▶ Work item
Every line in the records below that holds the word "core" is to be copied.

▶ Data to use
--------

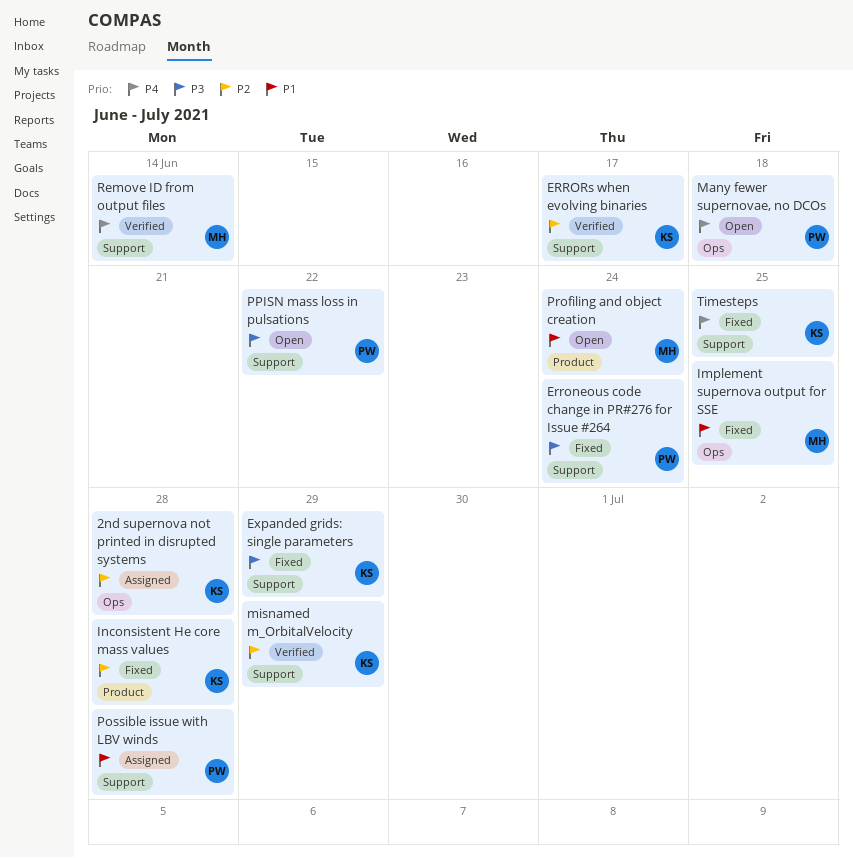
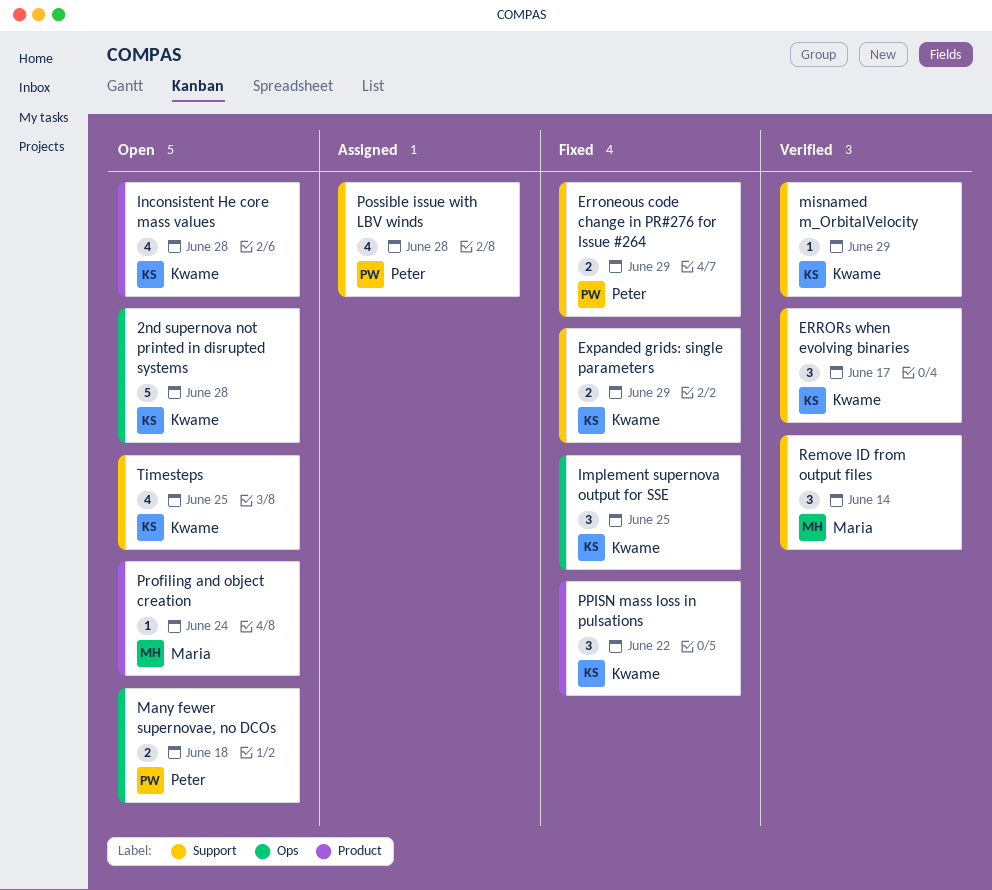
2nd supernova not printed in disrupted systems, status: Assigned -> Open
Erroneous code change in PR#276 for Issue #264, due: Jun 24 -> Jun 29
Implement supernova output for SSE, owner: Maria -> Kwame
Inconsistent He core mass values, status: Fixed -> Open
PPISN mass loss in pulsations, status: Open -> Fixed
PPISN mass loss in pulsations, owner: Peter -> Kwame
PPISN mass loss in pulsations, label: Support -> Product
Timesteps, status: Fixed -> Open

--------

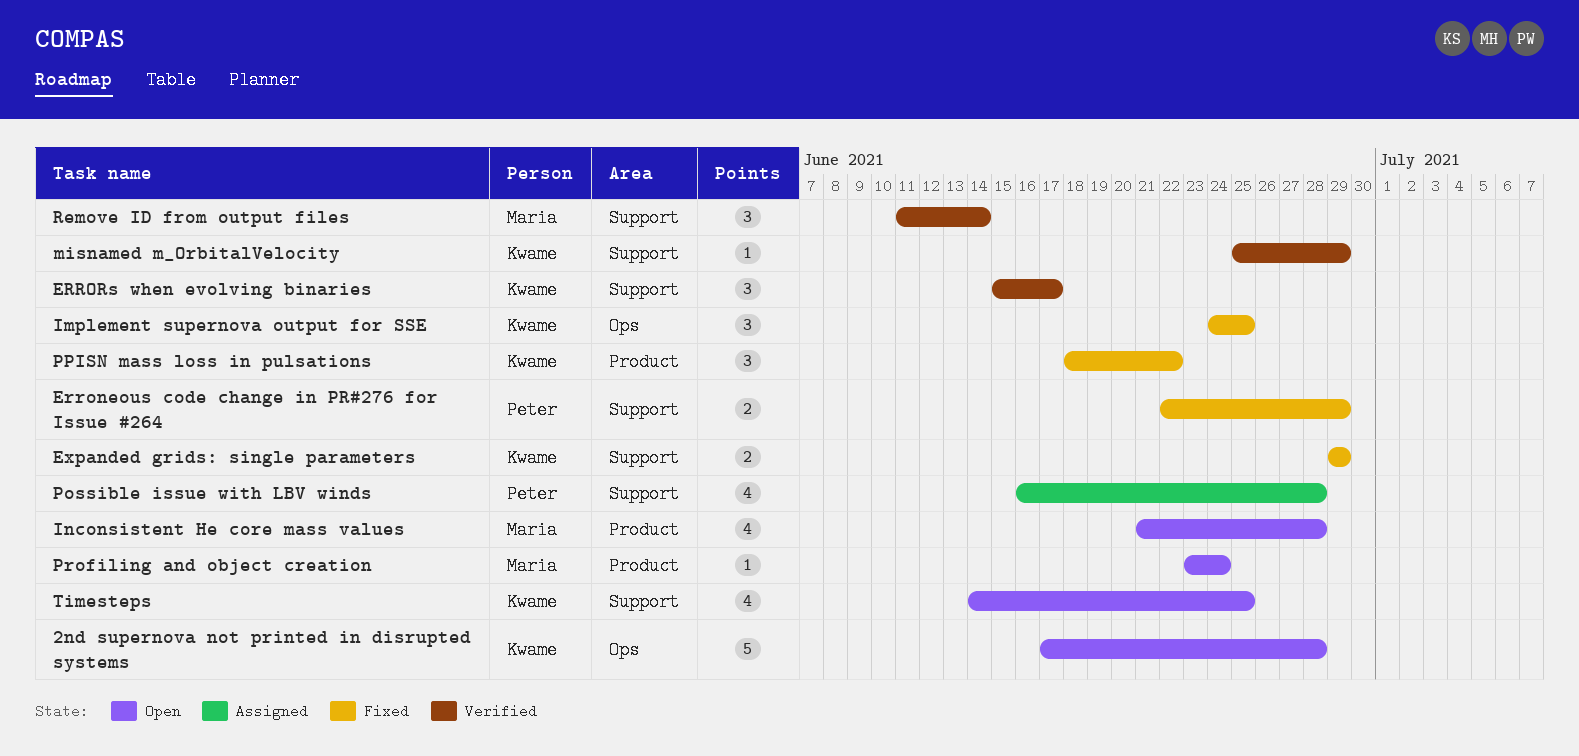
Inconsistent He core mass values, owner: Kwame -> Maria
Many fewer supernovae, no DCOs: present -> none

--------

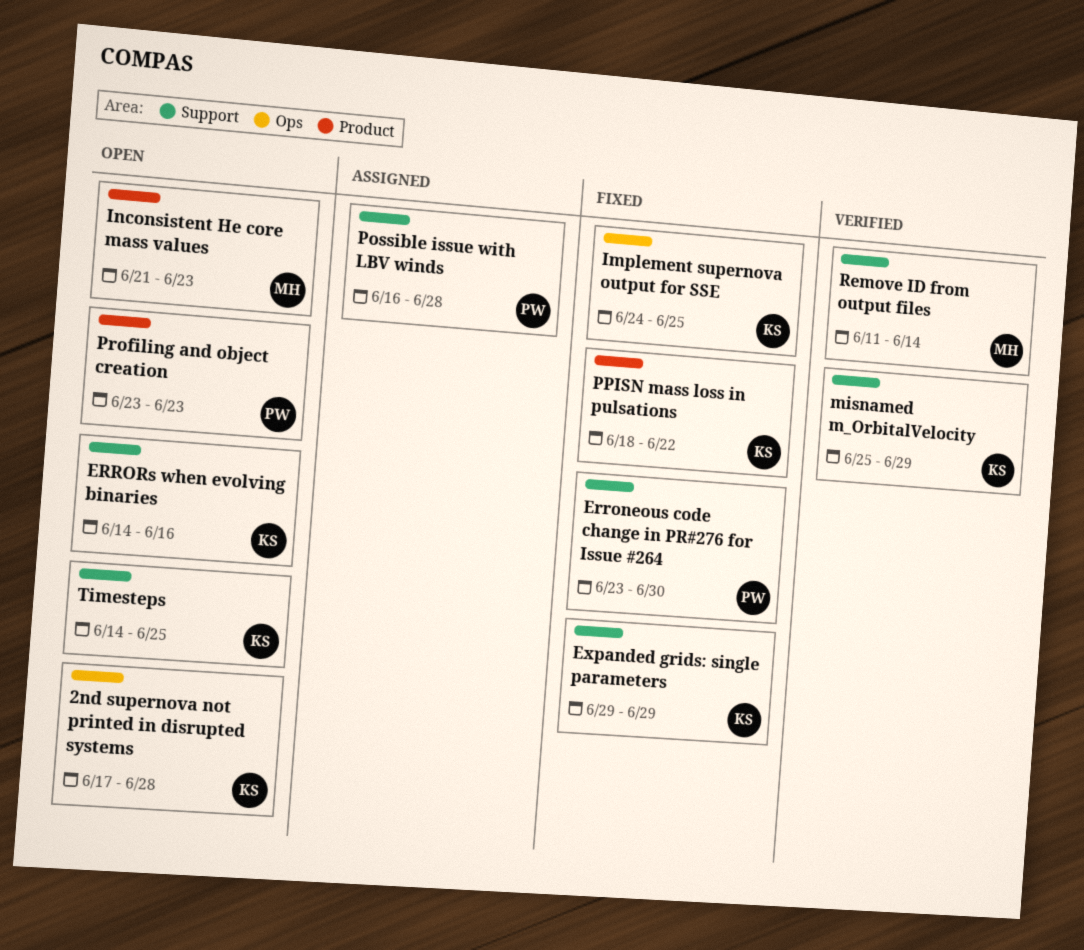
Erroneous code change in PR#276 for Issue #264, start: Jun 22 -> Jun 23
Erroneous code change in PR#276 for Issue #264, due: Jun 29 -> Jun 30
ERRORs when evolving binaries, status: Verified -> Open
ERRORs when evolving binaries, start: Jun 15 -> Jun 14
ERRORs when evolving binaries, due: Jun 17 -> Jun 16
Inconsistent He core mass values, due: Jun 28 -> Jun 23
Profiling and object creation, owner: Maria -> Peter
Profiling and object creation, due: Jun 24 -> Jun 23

--------

▶ Solution below
Inconsistent He core mass values, status: Fixed -> Open
Inconsistent He core mass values, owner: Kwame -> Maria
Inconsistent He core mass values, due: Jun 28 -> Jun 23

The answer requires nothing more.